Le livre refermé (Les éditions Arcanes 17, mars 2016), je m’empresse de répondre, Claude, à la question que tu nous poses en conclusion : « Tu n’as pas perdu ton temps en rédigeant ces pages. » Instructives, stimulantes, donnant à penser, elles sont à la fois d’une lecture agréable et fort utiles.
C’est bien évidemment d’abord l’ouvrage d’un historien qui, retraité après quarante ans d’exercice professionnel, continue de se tenir informé des avancées de la recherche historique. Le néophyte y trouve matière à s’enrichir, le spécialiste en fait son miel.
Mais c’est aussi en historien et en « honnête homme » (au sens qu’on donnait à cette expression au XVIIe siècle) qui aime la musique et ne néglige pas l’entretien de son potager afin de régaler ses amis, qu’il nous dit son sentiment, ses coups de coeur, ses joies et (surtout ?) ses colères devant la marche – au bord du gouffre - du Monde en général et de la France en particulier. Il le fait en historien qui met ses observations en perspective dans le temps long, ce qui lui permet de mesurer la gravité de certaines évolutions et d’en relativiser d’autres. Ainsi de la progression de l’extrême-droite lepéniste qui s’inscrit dans une longue tradition française et se nourrit de la colère générée par la politique d’Hollande et de Valls et du découragement des électeurs de gauche qui s’abstiennent dans les élections.
Claude Mazauric formule ce diagnostic général : « Deux structures matricielles dominent en effet le jeu référentiel où Sarkozy puis Hollande, régnant sous la pression de l’extrême-droite, ont puisé les principes de leur action politique : la première structure référentielle nous soumet à ce que le pouvoir a lui-même qualifié de « politique de l’offre », la seconde résulte du fait que la majorité des Français parait désormais juger les individus qui résident en France ou souhaitent résider en France, non sur ce qu’ils font, c’est-à-dire sur leur pratique assumée, mais sur ce qu’ils sont supposés incarner » (P. 367).
La majorité des Français ? L’appréciation est peut-être un peu sévère. En tout état de cause elle a le mérite d’appeler notre attention sur le niveau auquel nous devons porter la lutte des idées et sur son ampleur.

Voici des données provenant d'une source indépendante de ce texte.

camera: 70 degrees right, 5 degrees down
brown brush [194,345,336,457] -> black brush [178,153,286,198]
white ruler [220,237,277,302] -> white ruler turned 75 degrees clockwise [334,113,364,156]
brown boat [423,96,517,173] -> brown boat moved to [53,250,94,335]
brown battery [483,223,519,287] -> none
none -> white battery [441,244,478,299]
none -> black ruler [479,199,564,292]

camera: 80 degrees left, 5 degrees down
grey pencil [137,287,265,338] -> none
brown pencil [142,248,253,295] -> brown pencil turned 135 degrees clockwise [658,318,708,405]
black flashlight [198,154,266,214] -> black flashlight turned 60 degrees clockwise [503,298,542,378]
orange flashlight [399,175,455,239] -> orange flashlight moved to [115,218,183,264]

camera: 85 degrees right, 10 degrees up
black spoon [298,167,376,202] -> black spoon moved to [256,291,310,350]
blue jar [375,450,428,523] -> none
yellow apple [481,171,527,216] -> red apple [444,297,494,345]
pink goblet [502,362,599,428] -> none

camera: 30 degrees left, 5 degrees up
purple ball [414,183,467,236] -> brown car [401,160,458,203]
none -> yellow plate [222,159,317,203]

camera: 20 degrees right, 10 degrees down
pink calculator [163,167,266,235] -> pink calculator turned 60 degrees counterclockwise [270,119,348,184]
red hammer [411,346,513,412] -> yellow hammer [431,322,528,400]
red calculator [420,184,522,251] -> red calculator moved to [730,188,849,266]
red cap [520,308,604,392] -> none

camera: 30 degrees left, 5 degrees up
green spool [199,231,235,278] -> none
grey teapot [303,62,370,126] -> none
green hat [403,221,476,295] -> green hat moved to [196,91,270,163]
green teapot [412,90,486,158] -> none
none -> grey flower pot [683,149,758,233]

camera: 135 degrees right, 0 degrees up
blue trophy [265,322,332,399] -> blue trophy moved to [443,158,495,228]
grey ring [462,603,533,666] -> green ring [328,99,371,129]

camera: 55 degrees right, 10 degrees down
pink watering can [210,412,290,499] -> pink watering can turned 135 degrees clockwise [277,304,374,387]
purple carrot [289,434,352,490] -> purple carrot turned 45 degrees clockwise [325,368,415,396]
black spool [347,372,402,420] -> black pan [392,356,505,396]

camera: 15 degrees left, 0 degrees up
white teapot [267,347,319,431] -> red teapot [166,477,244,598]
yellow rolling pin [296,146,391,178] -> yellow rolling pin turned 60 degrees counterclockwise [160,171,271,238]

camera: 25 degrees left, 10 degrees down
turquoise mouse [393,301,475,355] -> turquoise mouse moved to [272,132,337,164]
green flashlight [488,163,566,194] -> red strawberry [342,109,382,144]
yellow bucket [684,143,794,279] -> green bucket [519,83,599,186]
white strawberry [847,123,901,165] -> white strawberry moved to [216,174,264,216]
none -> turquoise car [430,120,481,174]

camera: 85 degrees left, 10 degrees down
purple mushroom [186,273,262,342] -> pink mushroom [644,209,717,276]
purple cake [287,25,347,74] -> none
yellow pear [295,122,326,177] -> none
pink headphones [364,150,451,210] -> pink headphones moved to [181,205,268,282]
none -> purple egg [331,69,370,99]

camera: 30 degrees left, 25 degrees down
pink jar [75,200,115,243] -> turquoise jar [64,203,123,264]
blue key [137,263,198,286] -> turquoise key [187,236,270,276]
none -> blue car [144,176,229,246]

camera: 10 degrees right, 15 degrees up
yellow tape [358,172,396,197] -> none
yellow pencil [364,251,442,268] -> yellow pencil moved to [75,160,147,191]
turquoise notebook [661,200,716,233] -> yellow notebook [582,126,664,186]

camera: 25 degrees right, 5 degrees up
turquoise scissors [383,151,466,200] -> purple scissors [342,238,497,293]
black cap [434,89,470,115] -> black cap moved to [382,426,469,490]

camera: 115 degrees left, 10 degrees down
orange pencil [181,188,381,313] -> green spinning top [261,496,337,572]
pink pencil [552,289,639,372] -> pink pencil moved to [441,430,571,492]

Cette analyse s’appuie sur un constat – que je partage – qui remet « en question le caractère universel de la protestation qui s’est exprimée le 11 janvier derrière le slogan impératif : « Je suis Charlie » comme s’il s’agissait d’un cri unanime prononcé par une France uniment rassemblée et solennelle. [... derrière la formule prétendument unanimiste et humaniste, nichait une vérité moins glorieuse. Une vérité d’ailleurs vivement ressentie hors de France dès la semaine suivant le 11 janvier : celle d’une véritable poussée, catastrophique pour l’avenir de la France, d’islamophobie, exprimée sous couvert d’un « laïcisme radical » qui est aux antipodes de ce qu’était la pensée laïque…de liberté pour tous les hommes et les femmes vivant en France…»(P.159)
Claude Mazauric est un jeune homme de 84 ans (nous avons le même âge) qui a des enthousiasmes et des emballements juvéniles. Il a la dent dure, mais juste, contre le couple Hollande-Valls qu’il qualifie de « politiciens sans principe » et des trouvailles réjouissantes comme celles de Microminus ou de Macromagnus pour habiller qui vous voyez. Son «affection » par contre pour Jean-Luc Mélenchon surprendra sûrement. Je lui sais gré, pour ma part, de s’employer à combler le fossé que nous avons laissé se créer entre notre candidat de 2012 et le Front de Gauche. L’avenir dira si nous y parviendrons. Il serait dommageable qu’il en soit autrement.
Merci Claude pour cette contribution à la réflexion et aux combats politiques d’aujourd’hui.